Le Mythe de la virilité
de Olivia Gazalé

critiqué par Colen8, le 7 mai 2018
( - 82 ans)


La note:  étoiles
Un continuum de combinaisons dépassant largement la génétique
La prééminence du féminin sur le masculin ou l’inverse, sujets maintes fois traités par la médecine, la biologie, l’histoire, la philosophie, la sociologie sont analysés dans cet essai puissant dense instructif et parfois drôle, bourré de références et de citations. Sous couvert de valorisation de la virilité désignée ici par le néologisme viriarcat, la domination masculine s’est imposée depuis la sédentarisation du genre humain. Il y aurait eu dès cette époque lointaine et sur des milliers d’années un basculement des cosmogonies et des mythes d’adoration de la Déesse vers un panthéon dominé par des dieux violents et jaloux qui aurait ensuite inspiré les monothéismes du Moyen Orient. Les hommes qui vivaient dans la souffrance et l’angoisse des pannes de l’organe pénien si incontrôlable et imprévisible, qui craignaient de ne pas être à la hauteur de leurs représentations de la virilité l’auraient compensée dans leurs façons d’être sur le reste. C’est ainsi qu’ils ont fait subir et continuent d’infliger des sévices effroyables au regard des droits universels non seulement aux femmes mais aussi à toutes les apparences de féminité et/ou de faiblesse : les leurs propres, celles des vaincus des champs de bataille, des handicapés, des enfants, des homosexuels, des esclaves, plus tard des juifs et des gens de couleur...
Génétiquement parlant les premières cellules du vivant se sont multipliées entre elles durant des milliards d’années avant l’apparition de la reproduction sexuée créatrice de la biodiversité. Toujours est-il que le fœtus durant ses premières semaines est androgyne, riche de la faculté d’évoluer en fille, en garçon ou en un entre-deux infiniment complexe. La génétique, une source parmi les cinq reconnues à ce jour d’identification de genre, se conjugue donc avec l’anatomie, le système hormonal, la construction sociale et la psychologie pour donner lieu à un continuum de variations qui brise définitivement la loi binaire d’un monde partagé entre deux sexes soi-disant complémentaires. En privilégiant l’explication sur le parti-pris, Olivia Gazalé suggère qu’une meilleure connaissance du contexte qui a forgé le mythe de la virilité avec l’ensemble de ses effets pervers puisse rétablir l’équilibre nécessaire à l’harmonie des relations interpersonnelles et mettre fin à la violence qui a accompagné ce que l’on a coutume de considérer à tort sans doute comme la civilisation et le progrès.
Un livre que tout le monde, hommes et femmes, devrait lire! 9 étoiles

Avant toute chose je précise que je ne suis pas un féministe militant acharné.

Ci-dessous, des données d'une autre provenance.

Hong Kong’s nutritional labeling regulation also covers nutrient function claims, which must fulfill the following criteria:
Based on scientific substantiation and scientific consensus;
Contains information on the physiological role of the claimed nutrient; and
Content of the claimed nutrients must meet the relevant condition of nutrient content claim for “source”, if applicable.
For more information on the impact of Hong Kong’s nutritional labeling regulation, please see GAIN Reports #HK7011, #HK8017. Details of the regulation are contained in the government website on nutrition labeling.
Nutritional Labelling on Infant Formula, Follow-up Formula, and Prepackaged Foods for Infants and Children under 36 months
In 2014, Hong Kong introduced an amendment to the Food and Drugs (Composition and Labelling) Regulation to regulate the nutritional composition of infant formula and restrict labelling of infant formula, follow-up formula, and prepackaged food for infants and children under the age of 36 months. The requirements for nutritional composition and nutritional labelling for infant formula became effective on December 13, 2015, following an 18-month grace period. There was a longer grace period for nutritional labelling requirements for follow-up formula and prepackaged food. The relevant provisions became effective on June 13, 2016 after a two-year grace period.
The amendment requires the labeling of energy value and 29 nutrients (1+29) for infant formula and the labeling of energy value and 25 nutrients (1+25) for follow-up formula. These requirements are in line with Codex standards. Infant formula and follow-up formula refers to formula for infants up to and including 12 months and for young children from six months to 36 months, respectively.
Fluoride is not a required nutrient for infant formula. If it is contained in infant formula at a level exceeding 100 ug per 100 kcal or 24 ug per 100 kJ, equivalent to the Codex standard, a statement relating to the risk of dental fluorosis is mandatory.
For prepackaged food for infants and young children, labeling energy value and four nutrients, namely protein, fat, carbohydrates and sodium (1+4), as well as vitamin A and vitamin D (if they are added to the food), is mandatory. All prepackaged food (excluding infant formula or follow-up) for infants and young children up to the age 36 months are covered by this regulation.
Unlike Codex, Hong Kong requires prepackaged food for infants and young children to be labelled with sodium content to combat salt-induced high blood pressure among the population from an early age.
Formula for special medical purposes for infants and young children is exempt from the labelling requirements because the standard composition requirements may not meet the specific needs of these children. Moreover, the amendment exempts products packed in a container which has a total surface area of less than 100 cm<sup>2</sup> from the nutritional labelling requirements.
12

Ironie du sort, j'ai commencé la lecture de ce livre le 8 mars, la date de la journée de la femme.

On apprend beaucoup de choses dans ce livre, quant à l'adoration de la femme, et du féminin plus largement, pendant des millénaires, mais aussi quant à l'origine de l'oppression des femmes par les hommes, puis comment l'homme a justifié cette oppression, qui en a amené d'autres, par exemple celle de l'homme blanc sur l'homme de couleur.

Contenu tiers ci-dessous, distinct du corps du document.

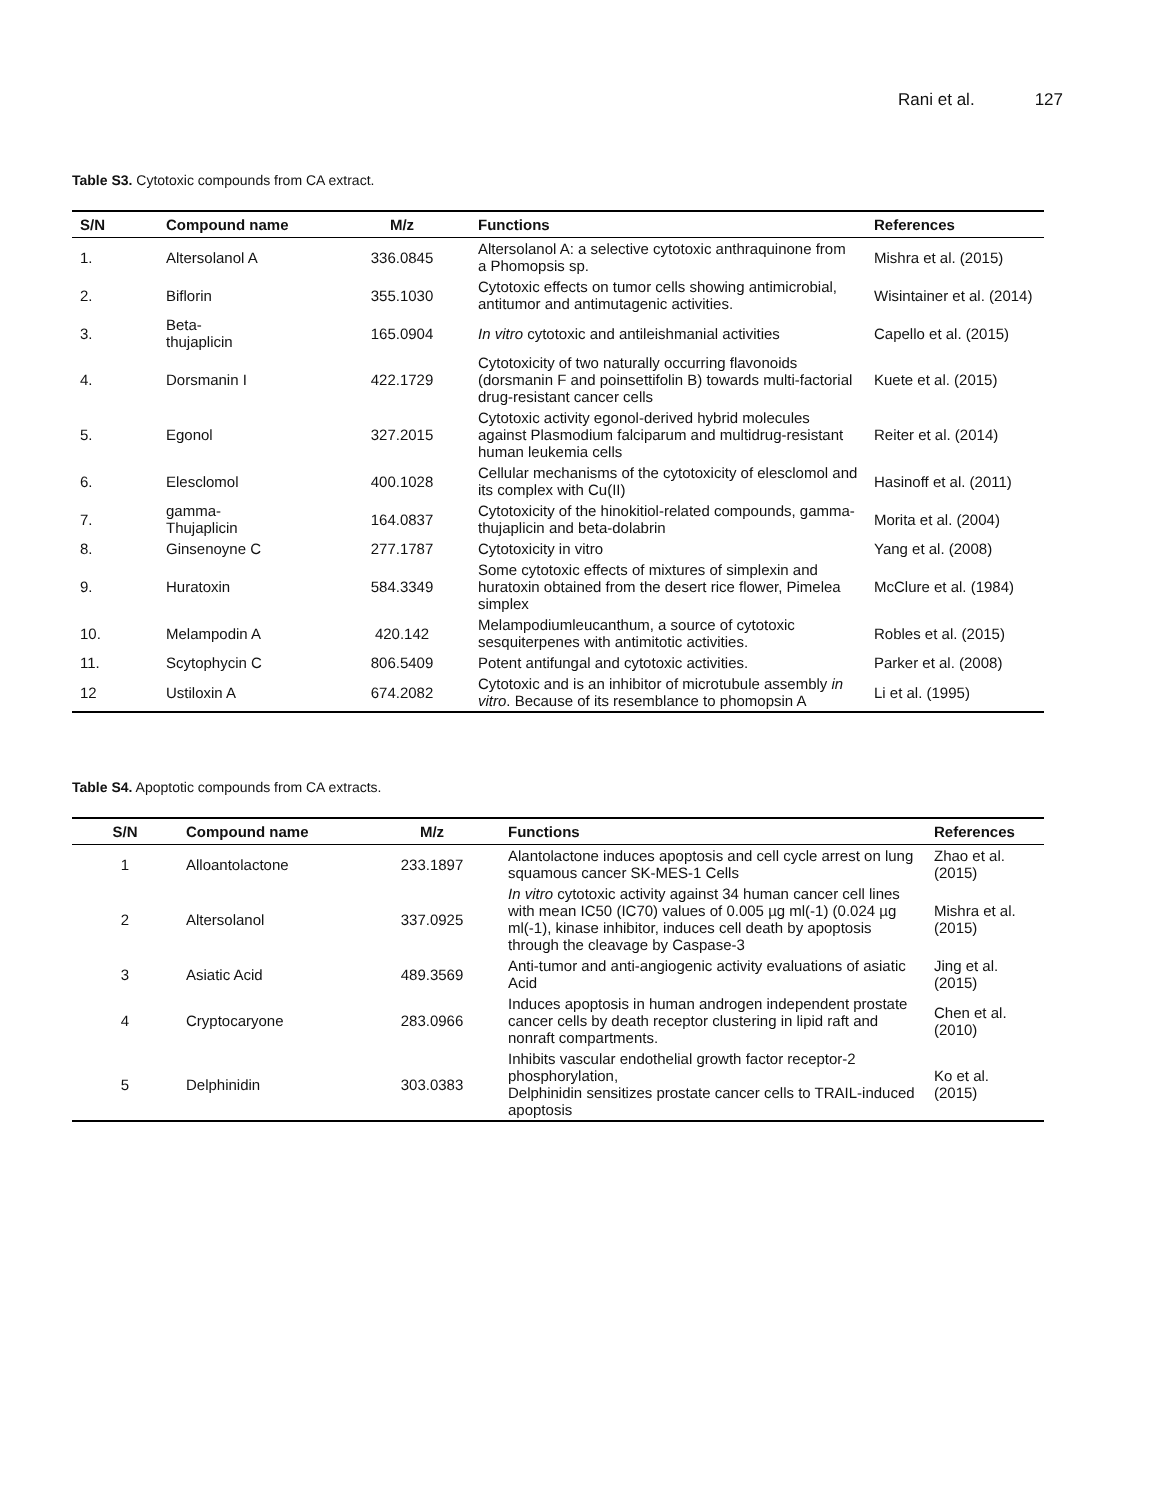Rani et al. 127
Table S3. Cytotoxic compounds from CA extract.
| S/N | Compound name | M/z | Functions | References |
| --- | --- | --- | --- | --- |
| 1. | Altersolanol A | 336.0845 | Altersolanol A: a selective cytotoxic anthraquinone from a Phomopsis sp. | Mishra et al. (2015) |
| 2. | Biflorin | 355.1030 | Cytotoxic effects on tumor cells showing antimicrobial, antitumor and antimutagenic activities. | Wisintainer et al. (2014) |
| 3. | Beta- thujaplicin | 165.0904 | In vitro cytotoxic and antileishmanial activities | Capello et al. (2015) |
| 4. | Dorsmanin I | 422.1729 | Cytotoxicity of two naturally occurring flavonoids (dorsmanin F and poinsettifolin B) towards multi-factorial drug-resistant cancer cells | Kuete et al. (2015) |
| 5. | Egonol | 327.2015 | Cytotoxic activity egonol-derived hybrid molecules against Plasmodium falciparum and multidrug-resistant human leukemia cells | Reiter et al. (2014) |
| 6. | Elesclomol | 400.1028 | Cellular mechanisms of the cytotoxicity of elesclomol and its complex with Cu(II) | Hasinoff et al. (2011) |
| 7. | gamma- Thujaplicin | 164.0837 | Cytotoxicity of the hinokitiol-related compounds, gamma-thujaplicin and beta-dolabrin | Morita et al. (2004) |
| 8. | Ginsenoyne C | 277.1787 | Cytotoxicity in vitro | Yang et al. (2008) |
| 9. | Huratoxin | 584.3349 | Some cytotoxic effects of mixtures of simplexin and huratoxin obtained from the desert rice flower, Pimelea simplex | McClure et al. (1984) |
| 10. | Melampodin A | 420.142 | Melampodiumleucanthum, a source of cytotoxic sesquiterpenes with antimitotic activities. | Robles et al. (2015) |
| 11. | Scytophycin C | 806.5409 | Potent antifungal and cytotoxic activities. | Parker et al. (2008) |
| 12 | Ustiloxin A | 674.2082 | Cytotoxic and is an inhibitor of microtubule assembly in vitro . Because of its resemblance to phomopsin A | Li et al. (1995) |
Table S4. Apoptotic compounds from CA extracts.
| S/N | Compound name | M/z | Functions | References |
| --- | --- | --- | --- | --- |
| 1 | Alloantolactone | 233.1897 | Alantolactone induces apoptosis and cell cycle arrest on lung squamous cancer SK-MES-1 Cells | Zhao et al. (2015) |
| 2 | Altersolanol | 337.0925 | In vitro cytotoxic activity against 34 human cancer cell lines with mean IC50 (IC70) values of 0.005 µg ml(-1) (0.024 µg ml(-1), kinase inhibitor, induces cell death by apoptosis through the cleavage by Caspase-3 | Mishra et al. (2015) |
| 3 | Asiatic Acid | 489.3569 | Anti-tumor and anti-angiogenic activity evaluations of asiatic Acid | Jing et al. (2015) |
| 4 | Cryptocaryone | 283.0966 | Induces apoptosis in human androgen independent prostate cancer cells by death receptor clustering in lipid raft and nonraft compartments. | Chen et al. (2010) |
| 5 | Delphinidin | 303.0383 | Inhibits vascular endothelial growth factor receptor-2 phosphorylation, Delphinidin sensitizes prostate cancer cells to TRAIL-induced apoptosis | Ko et al. (2015) |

Olivia Gazalé montre que la crise de virilité à laquelle on assiste aujourd'hui - que regrettent tous les mâles machos qui détestent les femmes - n'est pas la fin des hommes, mais la fin d'un système, le viriarcat, qui a non seulement opprimé les femmes pendant des siècles, mais aussi emprisonné les hommes en les enfermant dans le piège qu'est la virilité.
J'ai d'ailleurs particulièrement apprécier cette phrase "Le devoir de virilité est un fardeau, et "devenir un homme" un processus extrêmement coûteux".
Ce livre est une véritable libération pour les hommes.

Ce que j'ai aussi apprécié dans ce livre c'est qu'il montre aussi les limites du féminisme, et plus particulièrement de la morale antisexiste qui censure les désirs des hommes.
Dans un passage que j'ai adoré, Olivia Gazalé écrit cette phrase qui résume bien les effets pervers du féminisme radical : "Oui, la femme veut être respectée dans sa dignité, mais non, elle ne veut pas d'un homme qui freinerait ou réprimerait ses désirs pour ne pas la heurter". Aussi présente-t-elle le postféminisme qui est le féminisme de nouvelle génération, qui ne cherche plus l'égalité entre les hommes et les femmes, mais cherche à abolir les deux catégories.

Je recommande vivement la lecture de ce livre pour toutes ces raisons, je me suis senti libéré en terminant le livre, libéré des normes ridicules qu'imposent la virilité (qui n'existe pas d'ailleurs, d'où le titre ''Le mythe de la virilité").